*Stored entries*
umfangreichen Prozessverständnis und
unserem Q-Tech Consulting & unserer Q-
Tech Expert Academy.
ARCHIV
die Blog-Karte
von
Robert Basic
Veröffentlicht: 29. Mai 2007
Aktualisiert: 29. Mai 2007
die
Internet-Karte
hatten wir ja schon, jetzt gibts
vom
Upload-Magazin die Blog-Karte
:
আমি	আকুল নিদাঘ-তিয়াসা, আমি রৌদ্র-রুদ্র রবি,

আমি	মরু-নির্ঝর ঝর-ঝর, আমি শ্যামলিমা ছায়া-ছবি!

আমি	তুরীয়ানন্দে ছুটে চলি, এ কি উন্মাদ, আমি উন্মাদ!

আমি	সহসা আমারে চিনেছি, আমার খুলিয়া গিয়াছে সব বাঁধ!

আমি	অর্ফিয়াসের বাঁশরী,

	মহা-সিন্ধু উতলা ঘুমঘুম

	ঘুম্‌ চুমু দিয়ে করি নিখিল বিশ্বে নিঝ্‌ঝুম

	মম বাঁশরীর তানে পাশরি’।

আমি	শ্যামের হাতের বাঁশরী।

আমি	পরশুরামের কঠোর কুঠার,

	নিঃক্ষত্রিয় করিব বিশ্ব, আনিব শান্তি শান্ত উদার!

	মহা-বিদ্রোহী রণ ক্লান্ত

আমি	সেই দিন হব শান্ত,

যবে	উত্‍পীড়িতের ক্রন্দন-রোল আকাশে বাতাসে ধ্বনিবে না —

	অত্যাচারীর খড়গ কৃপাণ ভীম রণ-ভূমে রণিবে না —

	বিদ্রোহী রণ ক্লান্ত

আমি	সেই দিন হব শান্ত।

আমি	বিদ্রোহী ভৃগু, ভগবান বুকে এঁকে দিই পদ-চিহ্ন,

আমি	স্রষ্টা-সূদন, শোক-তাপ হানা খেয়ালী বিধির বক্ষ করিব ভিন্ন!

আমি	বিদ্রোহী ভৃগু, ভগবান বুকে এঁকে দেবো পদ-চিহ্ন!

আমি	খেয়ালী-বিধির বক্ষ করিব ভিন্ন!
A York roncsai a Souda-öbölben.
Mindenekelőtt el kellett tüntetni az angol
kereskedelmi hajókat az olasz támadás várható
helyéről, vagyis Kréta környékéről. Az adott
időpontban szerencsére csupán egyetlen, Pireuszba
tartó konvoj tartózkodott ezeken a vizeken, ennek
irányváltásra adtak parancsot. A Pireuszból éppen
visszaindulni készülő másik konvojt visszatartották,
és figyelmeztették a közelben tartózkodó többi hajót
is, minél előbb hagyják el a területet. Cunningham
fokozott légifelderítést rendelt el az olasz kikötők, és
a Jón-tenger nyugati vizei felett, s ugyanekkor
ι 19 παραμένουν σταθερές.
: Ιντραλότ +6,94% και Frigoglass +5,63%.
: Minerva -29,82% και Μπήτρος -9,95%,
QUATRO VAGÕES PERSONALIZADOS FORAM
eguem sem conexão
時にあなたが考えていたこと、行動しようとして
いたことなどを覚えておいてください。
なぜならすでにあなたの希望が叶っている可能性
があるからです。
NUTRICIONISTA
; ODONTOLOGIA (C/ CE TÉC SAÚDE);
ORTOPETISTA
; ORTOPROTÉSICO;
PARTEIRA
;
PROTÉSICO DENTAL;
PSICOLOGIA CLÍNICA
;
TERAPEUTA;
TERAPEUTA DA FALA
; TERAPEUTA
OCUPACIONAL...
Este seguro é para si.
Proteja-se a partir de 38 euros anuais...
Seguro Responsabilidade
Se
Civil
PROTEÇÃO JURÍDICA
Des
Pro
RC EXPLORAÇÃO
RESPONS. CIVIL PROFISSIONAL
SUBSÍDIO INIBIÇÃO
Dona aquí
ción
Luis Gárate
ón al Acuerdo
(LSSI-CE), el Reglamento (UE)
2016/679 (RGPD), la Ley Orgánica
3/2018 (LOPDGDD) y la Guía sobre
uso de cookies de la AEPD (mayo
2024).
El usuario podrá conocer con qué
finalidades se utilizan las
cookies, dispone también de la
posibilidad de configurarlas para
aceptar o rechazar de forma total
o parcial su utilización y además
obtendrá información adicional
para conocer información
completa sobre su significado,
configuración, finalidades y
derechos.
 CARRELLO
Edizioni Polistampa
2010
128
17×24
--
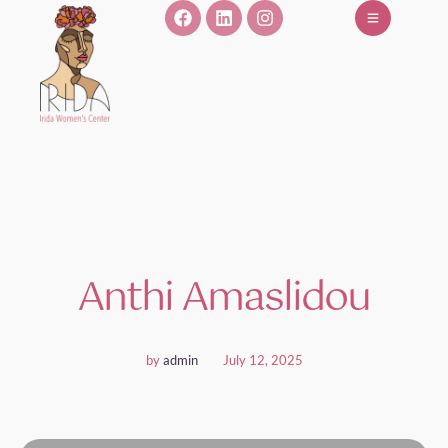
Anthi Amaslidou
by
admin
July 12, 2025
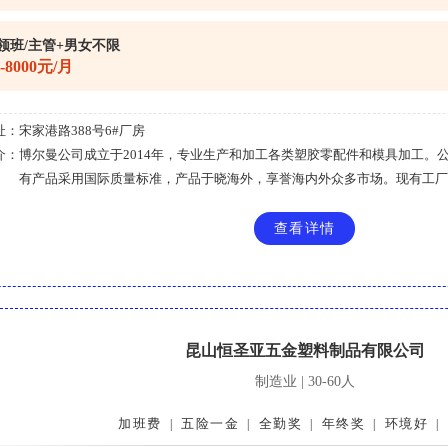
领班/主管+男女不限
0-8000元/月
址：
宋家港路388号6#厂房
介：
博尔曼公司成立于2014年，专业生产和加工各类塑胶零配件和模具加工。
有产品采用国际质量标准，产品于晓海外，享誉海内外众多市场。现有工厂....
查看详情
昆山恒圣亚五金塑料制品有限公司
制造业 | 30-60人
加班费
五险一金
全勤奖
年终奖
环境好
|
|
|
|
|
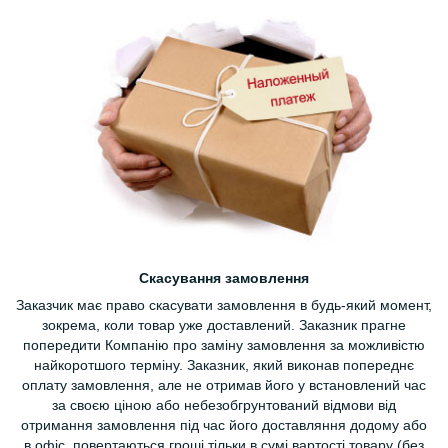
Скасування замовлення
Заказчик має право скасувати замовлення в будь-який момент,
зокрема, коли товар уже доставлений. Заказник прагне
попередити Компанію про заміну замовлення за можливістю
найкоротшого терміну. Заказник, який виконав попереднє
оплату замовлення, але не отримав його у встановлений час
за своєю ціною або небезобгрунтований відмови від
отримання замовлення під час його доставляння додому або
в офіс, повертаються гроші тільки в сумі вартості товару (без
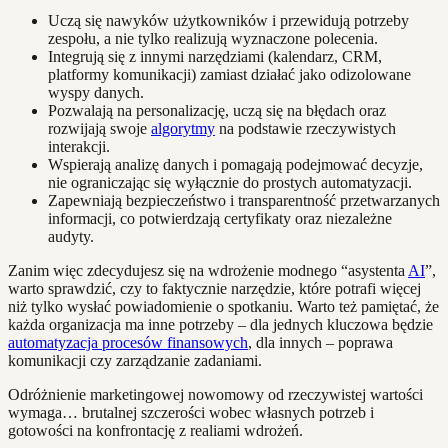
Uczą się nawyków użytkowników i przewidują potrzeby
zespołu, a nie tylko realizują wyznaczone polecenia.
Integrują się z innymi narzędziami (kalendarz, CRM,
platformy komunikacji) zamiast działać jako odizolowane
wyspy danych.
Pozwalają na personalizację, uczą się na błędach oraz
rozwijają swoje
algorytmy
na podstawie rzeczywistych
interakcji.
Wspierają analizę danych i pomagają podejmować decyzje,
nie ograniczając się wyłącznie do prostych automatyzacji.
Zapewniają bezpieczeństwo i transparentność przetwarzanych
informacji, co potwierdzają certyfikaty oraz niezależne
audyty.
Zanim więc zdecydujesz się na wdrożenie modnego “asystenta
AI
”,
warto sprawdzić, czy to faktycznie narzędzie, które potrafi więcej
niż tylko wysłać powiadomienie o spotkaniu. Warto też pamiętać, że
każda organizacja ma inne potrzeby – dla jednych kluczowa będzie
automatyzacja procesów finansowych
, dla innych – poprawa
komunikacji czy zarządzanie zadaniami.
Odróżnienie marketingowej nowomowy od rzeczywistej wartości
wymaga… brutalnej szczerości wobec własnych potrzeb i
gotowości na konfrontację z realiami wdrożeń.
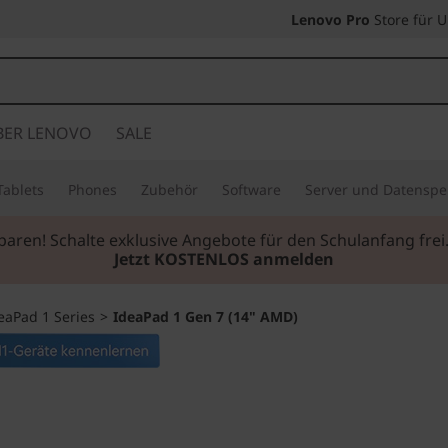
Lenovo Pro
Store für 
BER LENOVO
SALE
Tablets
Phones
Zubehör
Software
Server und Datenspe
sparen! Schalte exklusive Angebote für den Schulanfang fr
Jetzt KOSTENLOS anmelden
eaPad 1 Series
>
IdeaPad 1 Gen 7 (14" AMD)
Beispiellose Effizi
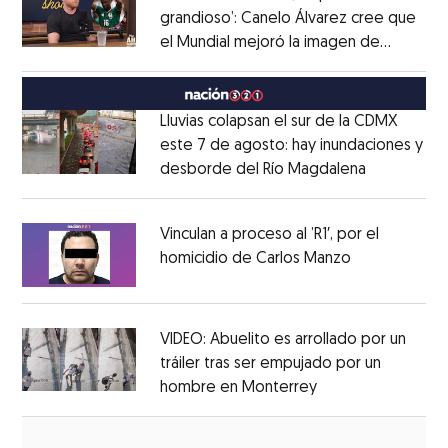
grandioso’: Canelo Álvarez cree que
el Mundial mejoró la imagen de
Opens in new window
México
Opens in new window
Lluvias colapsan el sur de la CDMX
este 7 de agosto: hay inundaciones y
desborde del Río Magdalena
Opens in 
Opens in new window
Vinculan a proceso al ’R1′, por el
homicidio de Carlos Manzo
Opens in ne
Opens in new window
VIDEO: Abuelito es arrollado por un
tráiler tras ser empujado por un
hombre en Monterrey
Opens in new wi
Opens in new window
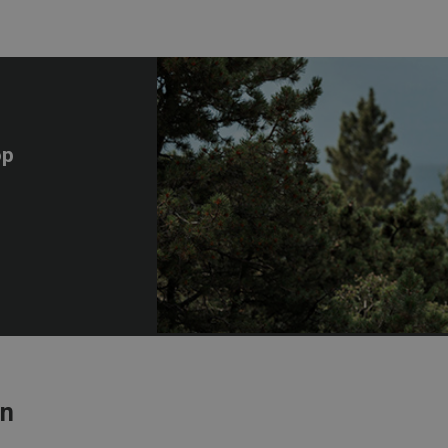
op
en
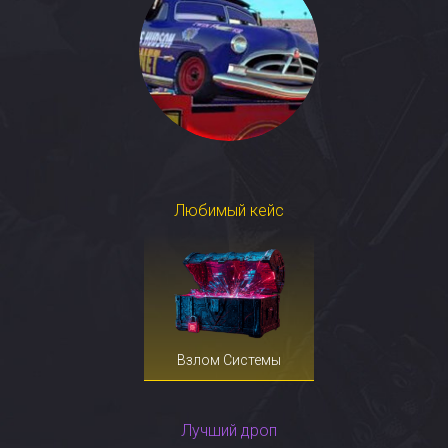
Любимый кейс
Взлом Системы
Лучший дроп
* * *
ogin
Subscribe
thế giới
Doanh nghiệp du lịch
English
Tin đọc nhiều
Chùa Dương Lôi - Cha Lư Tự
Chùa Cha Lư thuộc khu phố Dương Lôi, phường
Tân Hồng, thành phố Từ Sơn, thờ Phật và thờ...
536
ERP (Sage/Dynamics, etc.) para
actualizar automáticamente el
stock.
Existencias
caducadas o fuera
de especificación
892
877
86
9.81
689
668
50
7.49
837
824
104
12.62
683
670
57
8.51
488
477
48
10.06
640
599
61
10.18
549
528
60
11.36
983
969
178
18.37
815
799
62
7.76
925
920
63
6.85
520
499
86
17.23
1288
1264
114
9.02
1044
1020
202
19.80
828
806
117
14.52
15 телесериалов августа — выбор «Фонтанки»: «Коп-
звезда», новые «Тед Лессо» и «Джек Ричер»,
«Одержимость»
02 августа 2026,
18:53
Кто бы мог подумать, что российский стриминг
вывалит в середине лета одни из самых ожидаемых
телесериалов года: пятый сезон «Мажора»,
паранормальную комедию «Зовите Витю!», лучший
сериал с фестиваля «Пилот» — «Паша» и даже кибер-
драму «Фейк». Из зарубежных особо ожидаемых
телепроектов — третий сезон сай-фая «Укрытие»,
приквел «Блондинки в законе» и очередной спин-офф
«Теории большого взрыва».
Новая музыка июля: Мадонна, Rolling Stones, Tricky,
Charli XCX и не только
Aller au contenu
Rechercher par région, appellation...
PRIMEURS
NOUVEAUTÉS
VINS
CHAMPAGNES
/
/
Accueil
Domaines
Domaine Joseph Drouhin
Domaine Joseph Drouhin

*WHAT NEEDS TO BE DONE*
What lines in the data above carry "potrzeby"? Return them all.

*RESULT*
Uczą się nawyków użytkowników i przewidują potrzeby
każda organizacja ma inne potrzeby – dla jednych kluczowa będzie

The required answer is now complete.